How not to blow your race before you get to the starting line.
On the plane ride to a half-marathon in California a few years back, one of the runners I was coaching casually commented she’d just started the Atkins Diet that week and had already lost five pounds. Despite my carefully-worded suggestion that she aim to ingest some carbs for energy over the remaining 48 hours leading to the race, she stuck to her nearly 100 percent protein diet right up to the start, ran OK through mile 8, then staggered through the final 5.1 feeling “really tired… like I was running in mud.” Really?
Sage Advice: Stick to the daily and race day nutrition/hydration plan that worked best throughout training, particularily during long runs, and save the dieting for the offseason.
Take It Easy
Many of the runners I coach have made the mistake of enjoying the sites and attractions in the host city a bit too zealously in the days leading to their goal race. Often this includes standing in long lines, walking dozens of concrete city blocks, skipping important meals (unless you count a corn dog as a nutritious meal) and avoiding optimal pre-hydration levels.
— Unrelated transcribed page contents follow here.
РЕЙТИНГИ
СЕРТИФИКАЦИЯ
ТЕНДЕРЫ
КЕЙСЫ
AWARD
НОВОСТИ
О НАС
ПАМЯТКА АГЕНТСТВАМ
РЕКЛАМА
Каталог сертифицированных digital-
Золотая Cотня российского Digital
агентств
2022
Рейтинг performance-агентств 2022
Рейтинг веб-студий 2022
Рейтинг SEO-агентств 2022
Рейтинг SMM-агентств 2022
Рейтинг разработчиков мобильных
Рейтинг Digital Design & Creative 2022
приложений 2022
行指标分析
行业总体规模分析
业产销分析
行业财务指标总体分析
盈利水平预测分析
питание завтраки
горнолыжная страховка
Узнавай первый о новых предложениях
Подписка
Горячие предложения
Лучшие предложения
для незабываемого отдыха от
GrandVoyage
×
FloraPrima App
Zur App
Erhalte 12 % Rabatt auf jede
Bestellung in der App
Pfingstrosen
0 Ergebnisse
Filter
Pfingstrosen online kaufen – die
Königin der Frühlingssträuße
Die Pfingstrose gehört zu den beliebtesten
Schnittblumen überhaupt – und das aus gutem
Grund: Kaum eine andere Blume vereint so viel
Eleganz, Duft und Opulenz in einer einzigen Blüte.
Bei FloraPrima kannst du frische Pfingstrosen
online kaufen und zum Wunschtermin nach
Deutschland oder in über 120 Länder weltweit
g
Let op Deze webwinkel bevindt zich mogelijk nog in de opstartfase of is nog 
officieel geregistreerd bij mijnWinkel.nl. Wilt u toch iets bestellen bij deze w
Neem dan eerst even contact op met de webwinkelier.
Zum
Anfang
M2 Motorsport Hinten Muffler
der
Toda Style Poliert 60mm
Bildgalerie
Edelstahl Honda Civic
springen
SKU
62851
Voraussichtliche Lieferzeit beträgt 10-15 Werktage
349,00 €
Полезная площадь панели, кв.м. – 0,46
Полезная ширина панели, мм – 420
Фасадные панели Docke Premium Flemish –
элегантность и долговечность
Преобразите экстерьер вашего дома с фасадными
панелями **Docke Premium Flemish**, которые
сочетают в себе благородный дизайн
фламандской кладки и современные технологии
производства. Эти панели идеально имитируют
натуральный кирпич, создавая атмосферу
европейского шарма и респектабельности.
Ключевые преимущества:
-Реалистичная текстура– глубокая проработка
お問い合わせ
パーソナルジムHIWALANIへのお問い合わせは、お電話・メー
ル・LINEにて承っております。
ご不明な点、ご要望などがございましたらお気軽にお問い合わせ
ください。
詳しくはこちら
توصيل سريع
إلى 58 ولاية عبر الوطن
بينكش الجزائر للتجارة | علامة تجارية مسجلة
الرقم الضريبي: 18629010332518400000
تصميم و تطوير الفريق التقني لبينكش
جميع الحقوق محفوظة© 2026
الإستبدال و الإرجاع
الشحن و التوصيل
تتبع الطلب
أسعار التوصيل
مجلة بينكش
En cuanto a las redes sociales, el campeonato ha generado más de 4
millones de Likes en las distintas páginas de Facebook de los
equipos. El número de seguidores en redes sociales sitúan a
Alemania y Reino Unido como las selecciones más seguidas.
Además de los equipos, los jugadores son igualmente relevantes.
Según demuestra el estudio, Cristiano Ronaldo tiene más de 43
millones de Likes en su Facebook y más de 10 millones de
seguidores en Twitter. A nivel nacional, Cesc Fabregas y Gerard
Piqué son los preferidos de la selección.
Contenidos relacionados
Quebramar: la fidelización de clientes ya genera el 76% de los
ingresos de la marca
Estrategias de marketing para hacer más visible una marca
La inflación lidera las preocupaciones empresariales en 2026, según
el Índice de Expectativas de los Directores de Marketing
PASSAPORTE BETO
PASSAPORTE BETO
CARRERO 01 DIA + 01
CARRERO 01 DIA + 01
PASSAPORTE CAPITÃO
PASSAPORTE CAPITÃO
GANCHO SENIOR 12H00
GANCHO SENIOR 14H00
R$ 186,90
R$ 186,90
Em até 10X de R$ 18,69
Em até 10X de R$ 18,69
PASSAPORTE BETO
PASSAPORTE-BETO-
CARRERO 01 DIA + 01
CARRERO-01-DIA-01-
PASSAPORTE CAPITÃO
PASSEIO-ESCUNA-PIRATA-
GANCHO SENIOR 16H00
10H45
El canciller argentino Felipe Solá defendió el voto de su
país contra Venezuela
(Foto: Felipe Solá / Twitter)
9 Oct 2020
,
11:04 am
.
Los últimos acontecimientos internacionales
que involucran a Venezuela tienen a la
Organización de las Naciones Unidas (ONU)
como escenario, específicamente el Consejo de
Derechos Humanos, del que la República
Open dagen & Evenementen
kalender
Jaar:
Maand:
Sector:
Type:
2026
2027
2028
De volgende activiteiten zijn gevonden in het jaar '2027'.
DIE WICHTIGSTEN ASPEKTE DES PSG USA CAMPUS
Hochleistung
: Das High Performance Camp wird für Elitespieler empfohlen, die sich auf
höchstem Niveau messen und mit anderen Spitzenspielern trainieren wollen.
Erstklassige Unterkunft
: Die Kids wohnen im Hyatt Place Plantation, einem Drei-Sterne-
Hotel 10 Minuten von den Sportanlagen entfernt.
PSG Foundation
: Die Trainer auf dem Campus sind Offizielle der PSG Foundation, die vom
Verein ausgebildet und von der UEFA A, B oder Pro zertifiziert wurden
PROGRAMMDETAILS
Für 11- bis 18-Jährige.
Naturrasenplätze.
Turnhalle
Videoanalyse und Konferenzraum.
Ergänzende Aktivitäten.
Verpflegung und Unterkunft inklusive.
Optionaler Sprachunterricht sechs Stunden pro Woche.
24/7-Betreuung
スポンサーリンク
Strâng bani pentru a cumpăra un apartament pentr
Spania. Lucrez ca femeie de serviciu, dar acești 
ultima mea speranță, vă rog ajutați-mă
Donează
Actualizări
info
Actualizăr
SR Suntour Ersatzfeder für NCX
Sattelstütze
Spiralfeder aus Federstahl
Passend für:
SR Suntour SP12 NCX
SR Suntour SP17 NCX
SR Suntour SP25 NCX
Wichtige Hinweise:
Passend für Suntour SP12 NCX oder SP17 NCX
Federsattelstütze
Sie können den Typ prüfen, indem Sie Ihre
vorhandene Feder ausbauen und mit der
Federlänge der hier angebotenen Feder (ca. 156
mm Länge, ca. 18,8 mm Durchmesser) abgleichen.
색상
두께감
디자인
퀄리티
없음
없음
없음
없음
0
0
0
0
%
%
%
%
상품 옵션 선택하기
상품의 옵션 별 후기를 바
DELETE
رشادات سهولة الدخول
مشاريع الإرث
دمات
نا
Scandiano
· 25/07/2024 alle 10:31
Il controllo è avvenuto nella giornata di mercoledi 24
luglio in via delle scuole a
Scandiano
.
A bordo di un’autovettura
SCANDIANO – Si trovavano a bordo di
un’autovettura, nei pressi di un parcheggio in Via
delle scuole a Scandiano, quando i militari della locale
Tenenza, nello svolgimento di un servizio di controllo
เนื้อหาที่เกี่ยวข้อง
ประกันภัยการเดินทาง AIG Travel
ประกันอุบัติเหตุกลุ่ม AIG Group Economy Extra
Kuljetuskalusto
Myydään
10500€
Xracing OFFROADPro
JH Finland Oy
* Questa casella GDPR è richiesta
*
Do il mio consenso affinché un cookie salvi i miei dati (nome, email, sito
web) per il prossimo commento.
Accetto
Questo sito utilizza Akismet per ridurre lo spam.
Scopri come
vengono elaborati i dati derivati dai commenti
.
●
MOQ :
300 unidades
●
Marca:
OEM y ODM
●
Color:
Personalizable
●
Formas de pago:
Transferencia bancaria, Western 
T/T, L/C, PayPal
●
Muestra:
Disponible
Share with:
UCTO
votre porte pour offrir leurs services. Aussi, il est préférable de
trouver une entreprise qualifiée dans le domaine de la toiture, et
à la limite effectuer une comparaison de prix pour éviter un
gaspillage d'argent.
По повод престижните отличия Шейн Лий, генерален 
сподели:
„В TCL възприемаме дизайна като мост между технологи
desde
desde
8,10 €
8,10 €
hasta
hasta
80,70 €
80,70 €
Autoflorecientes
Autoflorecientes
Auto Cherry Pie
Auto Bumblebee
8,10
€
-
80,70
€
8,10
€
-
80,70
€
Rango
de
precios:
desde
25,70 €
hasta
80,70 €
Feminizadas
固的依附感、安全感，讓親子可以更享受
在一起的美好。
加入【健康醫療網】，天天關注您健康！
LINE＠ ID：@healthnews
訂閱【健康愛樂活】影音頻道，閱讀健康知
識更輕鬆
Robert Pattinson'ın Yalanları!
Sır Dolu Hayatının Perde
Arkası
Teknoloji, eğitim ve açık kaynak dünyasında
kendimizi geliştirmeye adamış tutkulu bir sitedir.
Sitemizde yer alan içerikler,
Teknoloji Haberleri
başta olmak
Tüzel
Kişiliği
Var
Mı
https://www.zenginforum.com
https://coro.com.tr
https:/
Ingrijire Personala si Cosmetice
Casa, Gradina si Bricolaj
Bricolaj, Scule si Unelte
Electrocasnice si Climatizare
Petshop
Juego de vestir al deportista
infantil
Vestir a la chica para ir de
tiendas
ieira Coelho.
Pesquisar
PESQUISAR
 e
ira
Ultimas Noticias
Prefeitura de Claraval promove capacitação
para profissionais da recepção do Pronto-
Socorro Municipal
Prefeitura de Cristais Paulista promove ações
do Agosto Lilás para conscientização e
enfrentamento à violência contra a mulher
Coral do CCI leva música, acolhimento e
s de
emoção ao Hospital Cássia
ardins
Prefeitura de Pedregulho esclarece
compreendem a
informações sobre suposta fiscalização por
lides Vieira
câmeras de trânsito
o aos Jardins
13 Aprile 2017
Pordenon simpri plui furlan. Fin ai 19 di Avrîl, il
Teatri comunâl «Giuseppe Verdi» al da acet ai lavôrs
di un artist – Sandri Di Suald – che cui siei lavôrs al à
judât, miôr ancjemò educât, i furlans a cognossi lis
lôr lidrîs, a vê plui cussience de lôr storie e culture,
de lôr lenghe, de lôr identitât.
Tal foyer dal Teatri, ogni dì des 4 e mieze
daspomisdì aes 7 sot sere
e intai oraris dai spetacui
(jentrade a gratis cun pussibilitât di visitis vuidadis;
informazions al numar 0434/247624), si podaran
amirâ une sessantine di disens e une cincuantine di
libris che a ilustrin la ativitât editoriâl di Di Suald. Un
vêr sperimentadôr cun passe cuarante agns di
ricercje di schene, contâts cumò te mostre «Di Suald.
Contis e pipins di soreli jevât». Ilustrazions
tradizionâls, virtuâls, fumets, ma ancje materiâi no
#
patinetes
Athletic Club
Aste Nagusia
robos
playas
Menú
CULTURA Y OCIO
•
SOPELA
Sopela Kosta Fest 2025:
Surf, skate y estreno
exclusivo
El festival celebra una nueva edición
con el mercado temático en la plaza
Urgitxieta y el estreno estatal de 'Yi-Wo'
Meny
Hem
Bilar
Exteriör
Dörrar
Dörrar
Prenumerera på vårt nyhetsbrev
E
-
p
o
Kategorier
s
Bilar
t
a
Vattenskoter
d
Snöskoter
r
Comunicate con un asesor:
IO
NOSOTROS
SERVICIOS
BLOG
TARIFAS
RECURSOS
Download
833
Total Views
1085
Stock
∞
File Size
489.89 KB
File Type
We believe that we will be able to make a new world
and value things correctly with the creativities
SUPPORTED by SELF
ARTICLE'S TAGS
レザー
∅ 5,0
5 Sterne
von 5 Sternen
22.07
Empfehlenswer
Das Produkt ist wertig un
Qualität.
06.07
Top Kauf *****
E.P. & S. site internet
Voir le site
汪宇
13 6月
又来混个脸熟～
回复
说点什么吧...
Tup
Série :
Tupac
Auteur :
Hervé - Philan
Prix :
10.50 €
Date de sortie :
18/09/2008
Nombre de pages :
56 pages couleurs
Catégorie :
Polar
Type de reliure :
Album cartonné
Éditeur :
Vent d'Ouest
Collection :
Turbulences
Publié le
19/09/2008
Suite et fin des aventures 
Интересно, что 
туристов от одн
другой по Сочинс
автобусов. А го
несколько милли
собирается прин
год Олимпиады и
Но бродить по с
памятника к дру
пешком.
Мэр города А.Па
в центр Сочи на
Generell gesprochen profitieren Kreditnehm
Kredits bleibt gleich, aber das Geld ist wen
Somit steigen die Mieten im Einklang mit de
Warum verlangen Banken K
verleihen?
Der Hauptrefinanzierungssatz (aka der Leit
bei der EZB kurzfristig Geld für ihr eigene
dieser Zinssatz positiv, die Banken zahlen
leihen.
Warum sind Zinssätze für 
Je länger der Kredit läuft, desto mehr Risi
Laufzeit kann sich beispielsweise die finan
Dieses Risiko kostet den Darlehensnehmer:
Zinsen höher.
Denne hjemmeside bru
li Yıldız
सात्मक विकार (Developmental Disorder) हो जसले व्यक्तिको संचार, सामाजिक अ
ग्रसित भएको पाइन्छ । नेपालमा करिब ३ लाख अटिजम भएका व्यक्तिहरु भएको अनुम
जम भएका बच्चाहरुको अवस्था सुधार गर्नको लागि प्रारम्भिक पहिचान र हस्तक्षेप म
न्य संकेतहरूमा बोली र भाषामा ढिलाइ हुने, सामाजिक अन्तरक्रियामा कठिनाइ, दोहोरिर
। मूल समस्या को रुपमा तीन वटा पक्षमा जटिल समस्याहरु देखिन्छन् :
Too often this has resulted in “dead legs” and a disappointing result on race day.
Sage Advice: Schedule your travel to arrive at the race city with just enough time to pick up your packet and relax. Then plan to stay a few days after the race in order to check out the local attractions all the while enjoying the therapeutic benefits of a short, easy walk as active recovery. Consider travelling for 5K and 10Ks instead of just the marathon, to enhance your enjoyment of the host city before and after the race.
Visualization can be an effective tool in the days leading to your big race, but it works best when framed in a positive light. I’ve had runners stuck in a vicious cycle of visualizing “NOT going out too fast,” which then has the negative consequence of accessing and reliving the specific memory of them “going out TOO fast.” As a result, many age-group athletes are prone to either unintentionally repeating the mistake on race day or feeling so overcome by anxiety thinking about it that they woefully underperform.
Sage Advice: Visualize your race through a prism of positivity, such as, “I will pace the first mile optimally,” or “I will welcome late race discomfort as a sign I am experiencing just the right sensations for achieving my challenging goals.”
Beware the Expo
The race expo can be a wonderful experience full of amazing energy and great deals, or, if you aren’t prepared, it can be a snake pit full of danger at every corner. Common race expo errors many runners make include spending way too much time standing and walking on a concrete floor, trying food and drink samples that didn’t agree with them, listening to all kinds of advice from otherwise well meaning vendors and fellow racers—none of which was likely to be of any benefit, and could have undermined months’ of careful preparation.
RELATED: Race Day Checklist
Sage Advice: The keys to a successful expo experience are to limit your stay to 30 minutes or less, get your packet and T-shirt first, grab all the free samples you like for trying after the race, quickly purchase any last minute supplies you may have forgotten at home, then head for the exit and the comfort of your hotel room. And for those temped to take last minute advice from strangers, trust your training, trust your coach, trust yourself!
Beware the Course Tour
At my first Boston Marathon, I rode the bus from the finish to the start in Hopkinton. I was relaxed and enjoying the energy of my fellow racers on board while taking in the sights along the way. Unfortunately, after about 30 minutes I started to get really freaked out about how incredibly far we’d driven and how I would have to run this distance if I wished to become a Boston finisher.
Sage Advice: Since then, I’ve followed and shared this advice regarding pre-race bus or car rides. Don’t look out the window! Instead, start up a conversation with anyone about absolutely anything but how far you’ve been driving. Or read the newspaper, close your eyes and listen to music or simple take a nap. Also, even if you have a car at your disposal, I’d advise not driving the course ahead of time. With traffic, map-reading and wrong turns, it’s bound to take longer than you think, and that can only detract from your mental outlook.